What intrigues me about all this is the ebb and flow of what the big brewers think people want to drink. Remember some time ago when making ales was the rage? XXXX Gold Australian Pale, Toohey's Darling Pale Ale, Carlton Pale Ale, VB Original Ale all trying to get into the mystical 'craft' scene and trying to win back some of the drinkers who dared to wander off the lager path . It seems like they've completely abandoned the idea of easing flavour into beers in favour of taking it out. And it looks as though the punters seem to be supporting it.


----------



## Dave70 (19/9/17)

This is the highest selling beer in the US. I've heard it described as a mix of Club Soda with splash of Everclear and a pinch powdered urine for to add colour and flavor. 
Lion aren't in the business of expanding our palettes to the joys of a well made, flavorful beer any more than McDonald's are in the concerned with making the best tasting hamburgers. Bland products with broad appeal with advertising so aggressive you've bought the product without even realizing sell. Thats what matters.


----------



## Danscraftbeer (19/9/17)

Masculine? More, The Nanny State beer evolution. 
I've tried to make megaswill like beer lately but still cant seem to make it with near to no flavor. Maybe drop the malt back to 1/3 and 2/3rd dextrose with about 5 grams of first wort hops and an OG of 1.030 FG 1.004 might do it?


----------



## SnailAle (27/9/17)

I'm from a family of the typical drinker, lashing out is putting down the XXXX and great northerns to try a furphys.

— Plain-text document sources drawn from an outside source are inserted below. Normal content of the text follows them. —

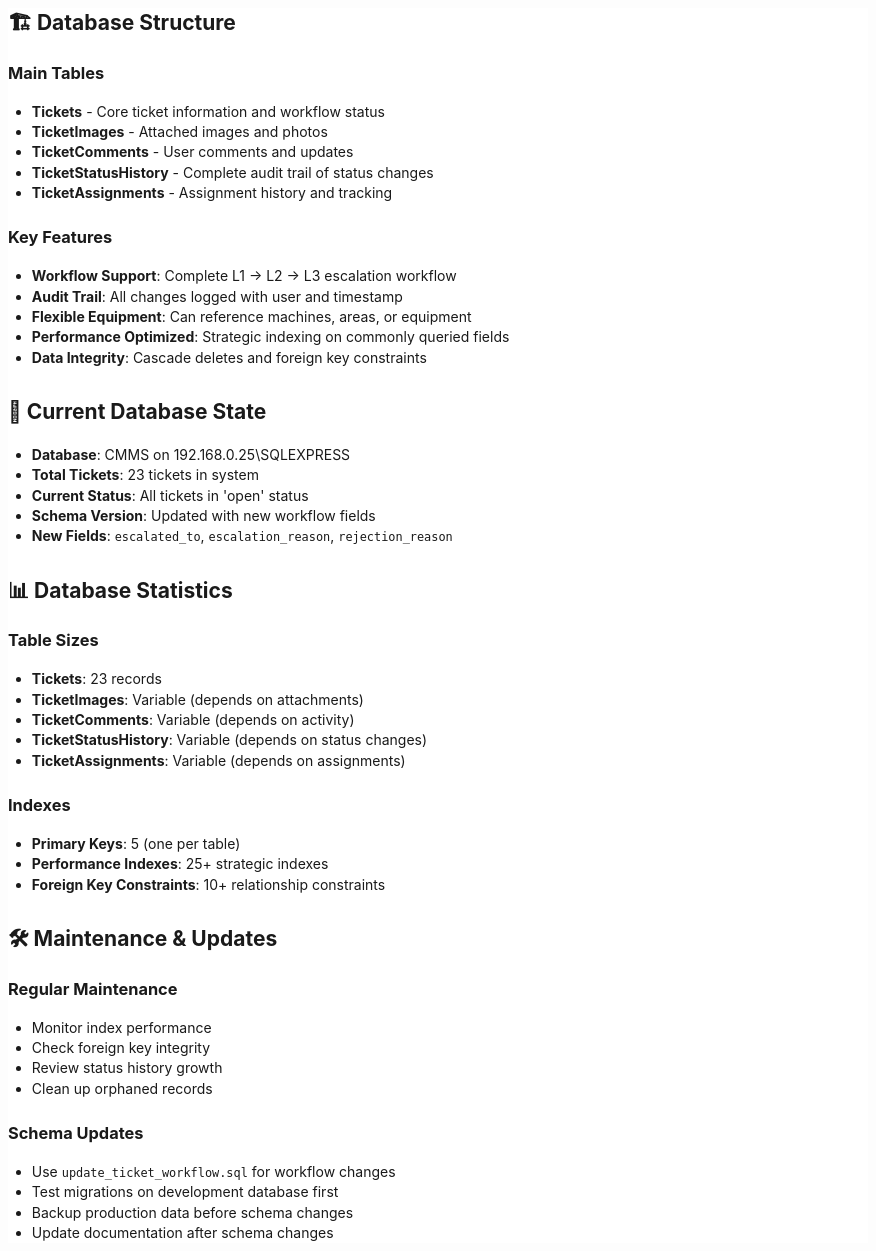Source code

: ## 🏗️ Database Structure

### **Main Tables**
- **Tickets** - Core ticket information and workflow status
- **TicketImages** - Attached images and photos
- **TicketComments** - User comments and updates
- **TicketStatusHistory** - Complete audit trail of status changes
- **TicketAssignments** - Assignment history and tracking

### **Key Features**
- **Workflow Support**: Complete L1 → L2 → L3 escalation workflow
- **Audit Trail**: All changes logged with user and timestamp
- **Flexible Equipment**: Can reference machines, areas, or equipment
- **Performance Optimized**: Strategic indexing on commonly queried fields
- **Data Integrity**: Cascade deletes and foreign key constraints

## 🔄 Current Database State

- **Database**: CMMS on 192.168.0.25\SQLEXPRESS
- **Total Tickets**: 23 tickets in system
- **Current Status**: All tickets in 'open' status
- **Schema Version**: Updated with new workflow fields
- **New Fields**: `escalated_to`, `escalation_reason`, `rejection_reason`

## 📊 Database Statistics

### **Table Sizes**
- **Tickets**: 23 records
- **TicketImages**: Variable (depends on attachments)
- **TicketComments**: Variable (depends on activity)
- **TicketStatusHistory**: Variable (depends on status changes)
- **TicketAssignments**: Variable (depends on assignments)

### **Indexes**
- **Primary Keys**: 5 (one per table)
- **Performance Indexes**: 25+ strategic indexes
- **Foreign Key Constraints**: 10+ relationship constraints

## 🛠️ Maintenance & Updates

### **Regular Maintenance**
- Monitor index performance
- Check foreign key integrity
- Review status history growth
- Clean up orphaned records

### **Schema Updates**
- Use `update_ticket_workflow.sql` for workflow changes
- Test migrations on development database first
- Backup production data before schema changes
- Update documentation after schema changes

Look at me like im ordering a pink flamingo if I have anything with flavour or character. Having said that where my brother will have 10 stubbies of great northern I'm happy with a couple of IPA's and a cup of tea haha


----------



## wide eyed and legless (27/9/17)

It would be a Hobsons choice for me a heavily hopped beer where no malt comes through, or a bland commercial beer, both as bad as each other.


----------



## mongey (27/11/17)

tired one of these on the weekend. best thing I can say about it is that its a shit beer , but its beer i guess


----------



## sp0rk (27/11/17)

Honestly tastes like a shot of Carlton Draught in a glass of soda water, was not a fan


----------



## Lyrebird_Cycles (27/11/17)

wide eyed and legless said:


> It would be a Hobsons choice for me a heavily hopped beer where no malt comes through, or a bland commercial beer, both as bad as each other.



Just to be a pedant, that's either a dilemma or a Morton's Fork, but not Hobson's choice


----------



## Bribie G (27/11/17)

I serve my beer from my Russell's Teapot.


----------



## Lyrebird_Cycles (27/11/17)

To put beer in it you'd have to find it, that would stop it being _Russell's_ teapot and make it just a teapot (albeit full of beer). BTW the great man himself drank only Scotch. Well that's not true, for years he subsisted on a liquid diet but the only _alcoholic_ component was Scotch.

I'm a bit of a Russell fan: my academic career was going to have been in mathematical philosophy (until I worked out that the only jobs available were teaching philosophy). A treasured posession is a copy of his "History of Western Philosophy" that was printed just after WWII in Britain, the slip cover of which is printed on the back of a wartime map.


----------



## manticle (28/11/17)

Text of mine from uni. Just a basic whatever available from the bookshop at the time print but good content nonetheless.

I have no idea where his teapot is though.


----------



## TheWiggman (28/11/17)

Some fascinating posts providing some further insight into fellow members' minds.

On-topic, I've seen this beer at a few venues now but cannot bring myself to drink it using my own cash. Were it not for the blurb on post #1 I might have given it a shot. Remarkably, Great Northern took off and is somehow still a mainstay for many drinkers that I see at clubs/bottle shops, but I've heard no other feedback for Iron Jack.


----------